What is the smallest believable runtime that still lets me validate the behavior I care about?

Where AI Actually Helped

This was not “AI magically did reverse engineering for me.” The useful part was much more operational and, honestly, more valuable.

Once the objective was clear, AI dramatically shortened the ugliest parts of the cycle:

compare boot attempts and highlight the next likely blocker
trace service startup paths through shell, Lua, and config faster than I would manually
generate or refine stubs for obviously non-essential hardware paths
suggest safe emulation-only guards around missing ubus and config dependencies
turn one-off failures into a repeatable patch-and-verify loop
keep wrappers, bootstrap scripts, and regression checks in sync while the lab evolved

The human work still mattered most in the places that always matter:

deciding whether a failure was a real vulnerability, a genuine code path, or just emulation noise
understanding native parser and command-execution paths
choosing which services to stub, which to patch, and which to leave alone
recognizing when the answer required actual reversing instead of another automation layer

The difference in pace was real. Problems that normally become multi-day bring-up slogs collapsed into a much tighter loop because AI could help with the boring-but-necessary infrastructure work while I stayed focused on the parts that needed judgment.

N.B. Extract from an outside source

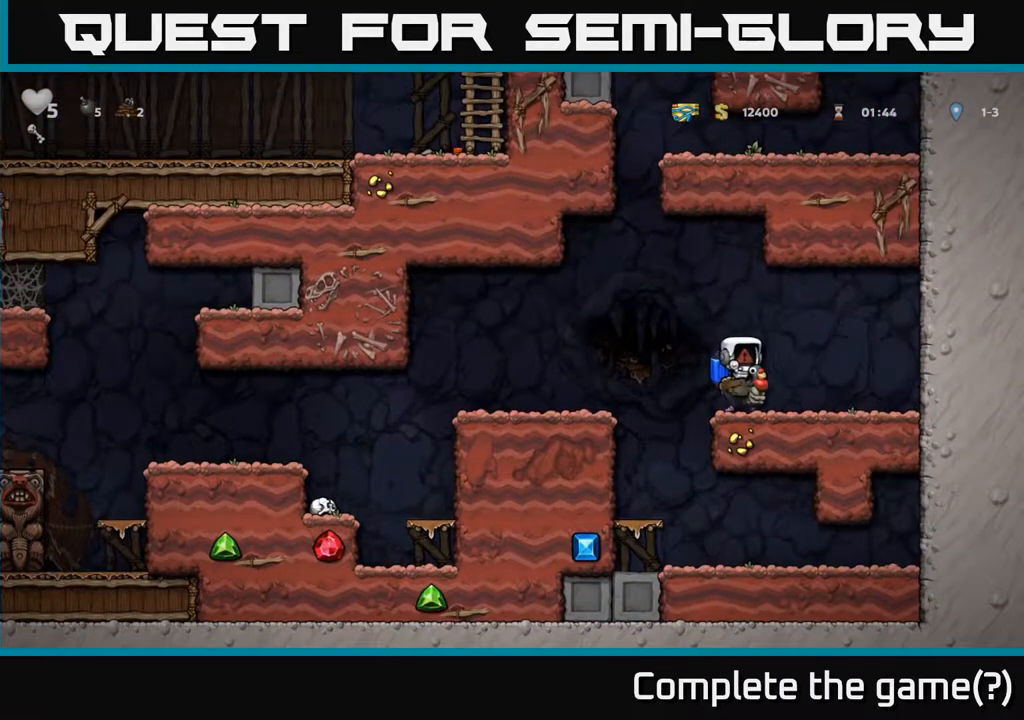
{"buttons": [], "left_stick": "center", "events": []}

Why Podman And QEMU Made This Click

There are lots of ways to attack firmware emulation, but this combination hit a really good balance for me:

Podman gave me a reproducible, rootless reset boundary.
QEMU user-mode let me run the vendor ARM userspace quickly.
proot let me treat the extracted rootfs as the process root without building a full machine model.
WSL made it easy to mix Windows-side tooling with a Linux-native runtime path.

That stack let me go from firmware blob to reproducible management-plane testing without getting trapped in full-system emulation work before I had earned it.

Why This Matters For Autonomous Testing And AI-Driven RE

Once the firmware stack is reproducible, everything else changes.

Now I have a platform where I can:

re-run web-management tests after each patch
validate service startup and crash behavior
hook targeted fuzzing or grammar-driven testing into reachable services
script endpoint checks as regressions
use AI to summarize deltas between runs and propose next experiments

That is the bridge from ad hoc firmware triage to something much closer to autonomous testing and AI-driven reverse engineering.

The vulnerabilities are the reason I went in.

The emulation platform is the thing that compounds.

What Comes Next

There are two follow-ups I already know I want to publish.

First, once I hear back from the vendor and can follow proper disclosure guidelines, I will publish separate posts for the three vulnerabilities:

the USB stack issue
the TDDP stack issue
the admin bypass issue

Second, I am going to write up the larger automated RE and VR pipeline behind this work: how I am using reproducible emulation, targeted instrumentation, and AI-assisted analysis to move much faster on firmware-heavy assessments without giving up rigor.

That second piece is probably the more important one.

The bugs got my attention.

Podman, QEMU, and AI-assisted bring-up are what turned the research into a platform.